I would’ve been about 16 or 17 when I came across Gavin Aung’s comic strip illustrating potentially the most famous excerpt from Carl Sagan’s Pale Blue Dot. To paraphrase, all of our pasts and futures, dreams and losses, wars and loves have taken shape on what is a mere speck in the gigantic scheme of things. A grainy photograph of a pixel taken by the Voyager 1 spacecraft from six billion kilometres away, that contains the sum total of all that has been and all that is possible.
What is possible?
I’ve lost track of the number of times I have revisited the piece over the years. Like this week for instance, as we thought of what we wanted to say for Earth Day. Some days I’m unconvinced of the idea of attaching one day to a cause. Is it enough? Where does the conversation go the day after that? On other days I feel maybe this is a day to take stock – to pause and reflect on what it could mean to look at what is possible. For whether we like it or not, this is it. The pale blue dot is home for as long as we’re here.
The little over three months I’ve spent at Rainmatter have been chaos and contemplation for me in equal measure. And only now do I feel like I’m getting a hang of what it is about. What it feels like most often is all teams firing on all cylinders at all times.

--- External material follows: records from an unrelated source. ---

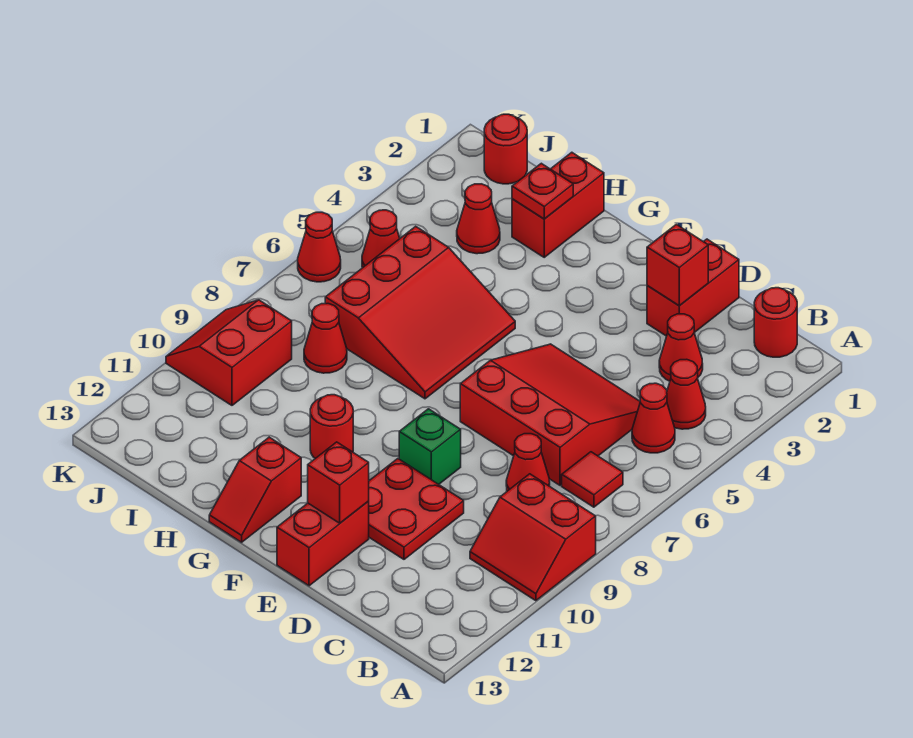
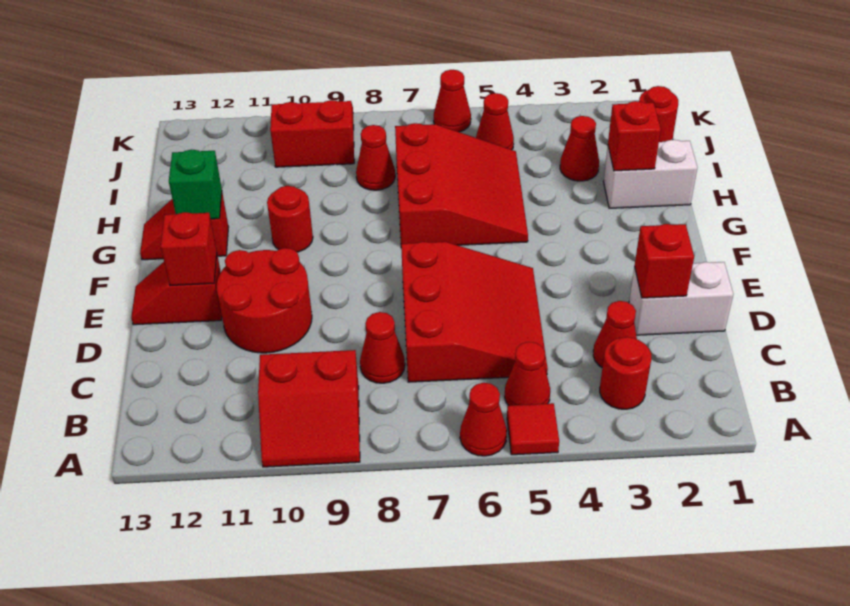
red 2x2 slope [470,474,596,601] -> red 2x2 slope turned to [258,350,360,467]
red 1x1 round brick [754,288,797,357] -> red 1x1 round brick moved to [600,337,651,409]
red 1x1 cone [667,359,706,429] -> red 1x1 cone moved to [460,383,507,456]
red 1x1 tile [562,452,623,507] -> red 1x1 tile moved to [507,403,559,455]
red 1x2 brick [647,239,739,336] -> white 1x2 brick [629,262,733,335]
red 2x2 plate [369,459,464,559] -> red 2x2 round brick [217,248,312,353]
green 1x1 brick [399,409,461,484] -> green 1x1 brick moved to [169,150,222,219]
red 1x2 brick [277,501,369,586] -> red 1x2 slope [131,255,222,325]
red 3x3 slope [325,226,515,399] -> red 3x3 slope turned to [395,123,528,245]
red 1x2 brick [512,152,604,257] -> white 1x2 brick [604,140,697,208]
red 1x1 plate [512,163,573,219] -> red 1x1 brick [608,101,661,171]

As the year progresses, different initiatives under Rainmatter continue to take shape – we are exploring new partnerships with the intention of mitigating the different challenges presented to us by the climate crisis, we are taking steps to make it easier for corporates and organisations to reduce their waste footprint, we’ve welcomed new teammates to delve deeper into areas of conservation, energy, urban planning and more, we’re developing our own understanding of what it means to move from interventions to response and what it looks like on ground, Grove is taking a shape of its own, we are building a set of playbooks that encompass the best practices across areas of climate and sustainability, which could become a roadmap for those starting afresh.

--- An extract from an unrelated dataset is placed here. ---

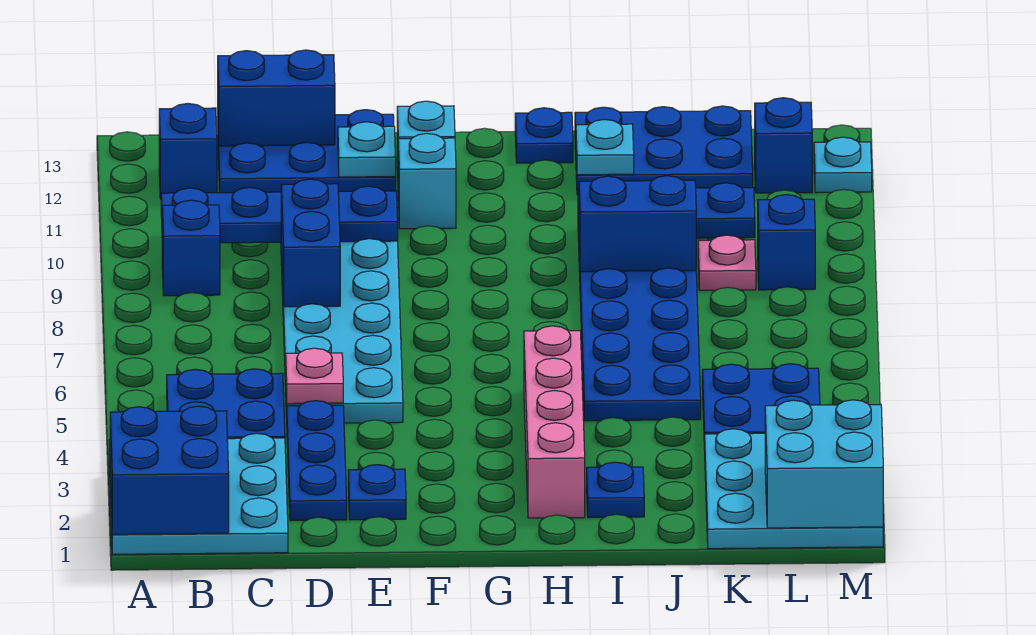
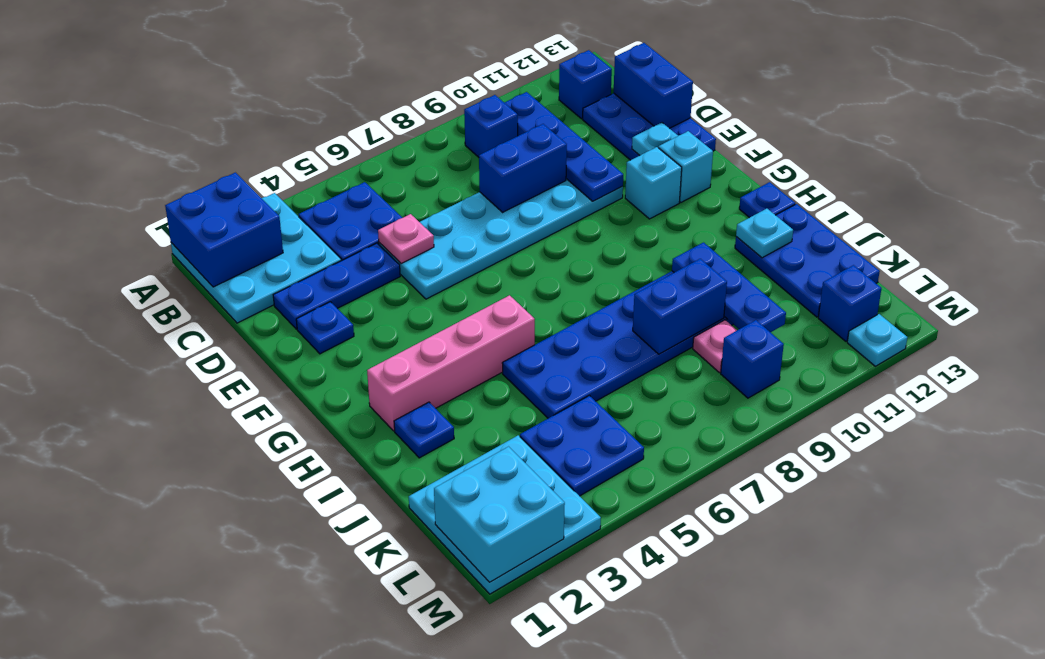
blue 1x2 brick [579,176,696,272] -> blue 1x2 brick turned to [633,259,727,354]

My biggest takeaway from the months I’ve spent here has been people’s willingness to share. In spite of all the work they’re shouldering, more often than not, when there appears an opportunity to reach out, share stories and learnings, mentor and provide guidance, collaborate, or explore newer avenues – our partners are always game, and we are richer for these stories, collaborations and contributions. The connections we’ve been able to form and envision to enable change will begin in small ways, filling in gaps of the complex climate puzzle, to eventually culminate into pushing the needle in a meaningful way. That is the hope.